No Chile, a água está em mãos privadas através da concessão estatal perpétua amparada pela Constituição vigente desde a ditadura de Augusto Pinochet (1973-1990). Esta situação pode mudar se a nova Carta Magna, que estabelece o "direito universal à água", for aprovada no plebiscito de 4 de setembro.

Este "mercado da água" e uma seca que já dura mais de uma década no centro do Chile minaram o acesso a este líquido vital em localidades como Til Til, onde rios e poços subterrâneos secaram pela falta de chuvas e também pela presença de mineradoras e agroindústrias que o sobre-exploram.

"A escassez hídrica em nosso território é alarmante", adverte a AFP o prefeito Luis Valenzuela.

As empresas "agem de forma muito simples: têm direito à água, constroem um poço, extraem a água, secam o lençol freático, vão a outro lençol e o secam também e continuam sem fim porque têm direito à exploração", explica.

Desta forma, 60% dos 20 mil habitantes de Til Til não têm hoje acesso à água encanada e devem ser abastecidos por caminhões-pipa, que dividem gratuitamente cerca de 360 mil litros diários, percorrendo estradas de terra estreitas e empoeiradas entre as montanhas.

"Ver a chuva cair é quase um milagre", afirma Rojas, que recebe água uma vez por semana.
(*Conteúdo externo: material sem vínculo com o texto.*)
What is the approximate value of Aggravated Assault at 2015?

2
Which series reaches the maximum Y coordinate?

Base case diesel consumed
Enquanto isso, o prefeito apoia a opção "Aprovo" no plebiscito sobre a nova Constituição que, entre outras coisas, estabelece que "sempre prevalecerá o exercício do direito humano a água, saneamento e equilíbrio dos ecossistemas".

- Propriedade privada -

A atual Constituição chilena dispõe que "os direitos dos particulares sobre as águas, reconhecidos ou constituídos de acordo com a lei, outorgarão a seus titulares sua propriedade".
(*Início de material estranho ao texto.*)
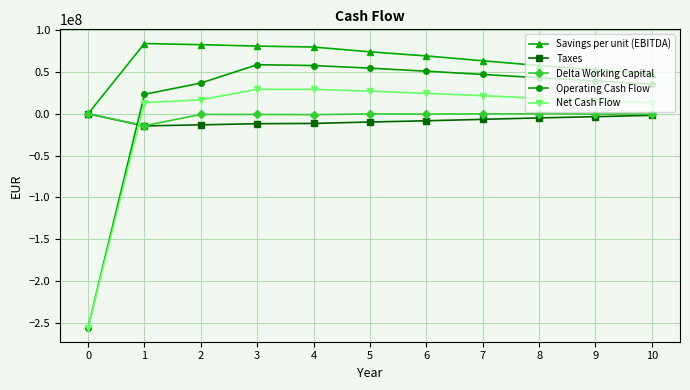

Is the value of Delta Working Capital at 1 greater than the value of Savings per unit (EBITDA) at 5?

No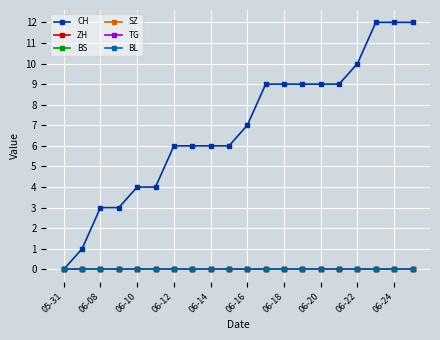

List the series in order of their peak value, highest first.

CH, ZH, BS, SZ, TG, BL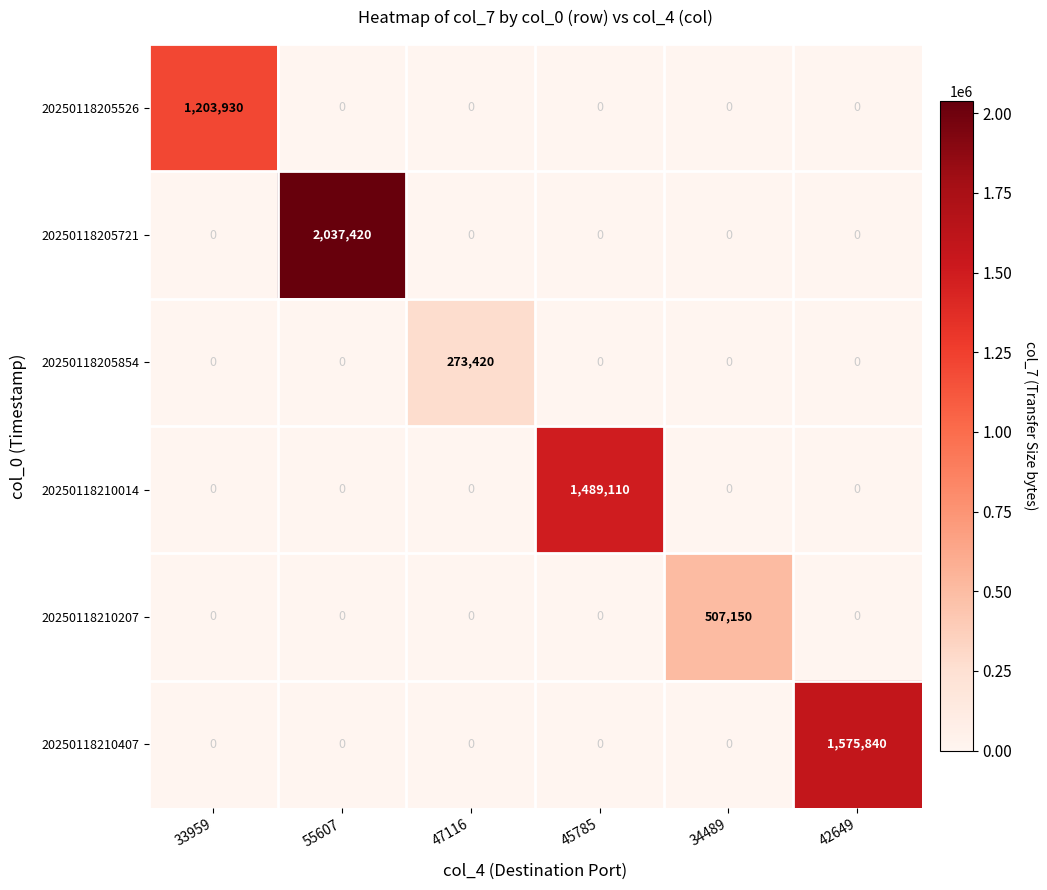

The 20250118210407 series shows 0 at 45785. True or false?

True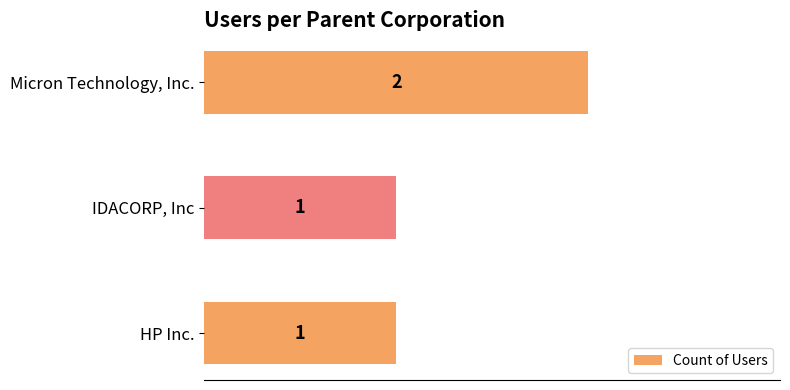

How many values are between 1 and 2?

3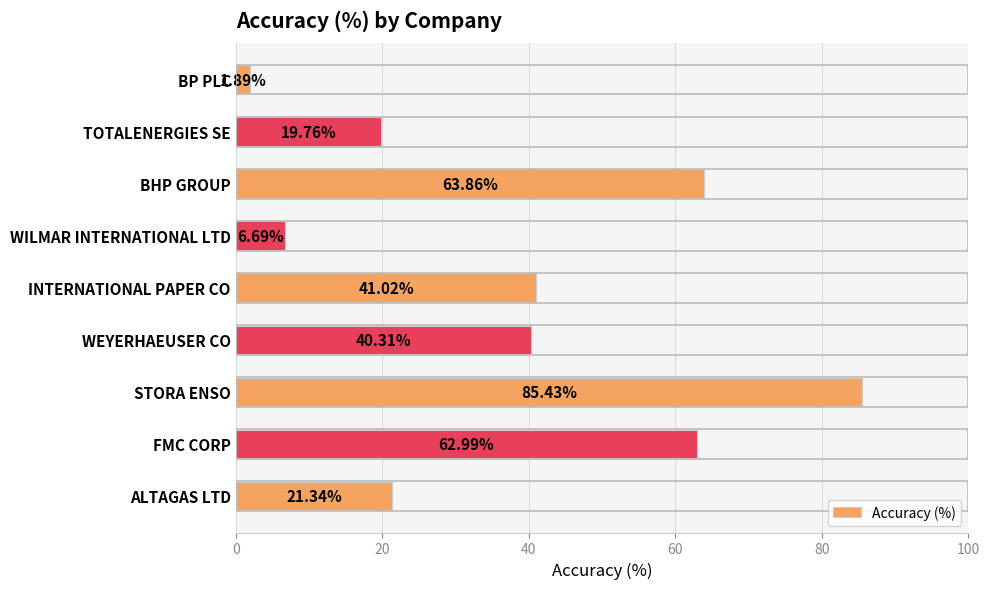

Rank the categories by value from lowest to highest.

BP PLC, WILMAR INTERNATIONAL LTD, TOTALENERGIES SE, ALTAGAS LTD, WEYERHAEUSER CO, INTERNATIONAL PAPER CO, FMC CORP, BHP GROUP, STORA ENSO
Esta normativa "deu acesso a operadores não apenas de explorar a água mas também de manejar sua infraestrutura, algo inédito porque em outros países há limitações", declarou à AFP, Darío Soto, diretor-executivo da instituição Aliança Global sobre a Água.

"Estes direitos sobre a água foram concedidos de forma gratuita e de forma perpétua (...) em uma modalidade que "beneficiou a indústria, gerou emprego e produtividade, mas em detrimento do acesso à água", acrescenta.

Nos últimos 12 anos, a Direção Geral de Águas do Chile entregou em todo o país 47.758 concessões à particulares, principalmente a mineradoras e à agroindústria. 

Ecoando uma das principais preocupações dos chilenos, sobretudo após os anos de seca, a proposta de nova Constituição altera este modelo e "reconhece o desejo de que a água seja um direito humano essencial para o ecossistema", afirma Soto.

O texto determina que o Estado zele "pelo uso razoável das águas". Também muda os direitos de propriedade por "autorizações de uso da água que serão outorgadas pela Agência Nacional da Água, de caráter não comercial, concedidas com base na disponibilidade efetiva das águas e que obrigarão ao titular que justifique seu uso".

Rodrigo Mundaca, governador da região de Valparaíso e um dos principais ativistas pelo direito universal à água, considera que o novo texto "acaba com as intenções lucrativas em torno dos bens naturais".

Segundo Mundaca, 1% dos detentores do direito à exploração de água destinada à agricultura e à mineração concentram aproximadamente 80% de todos os direitos.

"O que a (nova) Constituição fará é acabar com o mercado da água", sustenta o governante.

Mas um grupo de organizações de detentores de direitos à água, opositores ao novo texto, afirmaram em uma declaração pública que a substituição dos direitos de exploração é "uma porta aberta ao declínio do uso produtivo das águas". 

Eles consideram que as novas definições afetarão "na mesma medida pequenos, médios e grandes usuários de água e, indiretamente, ao país em sua totalidade, colocando em risco a segurança jurídica".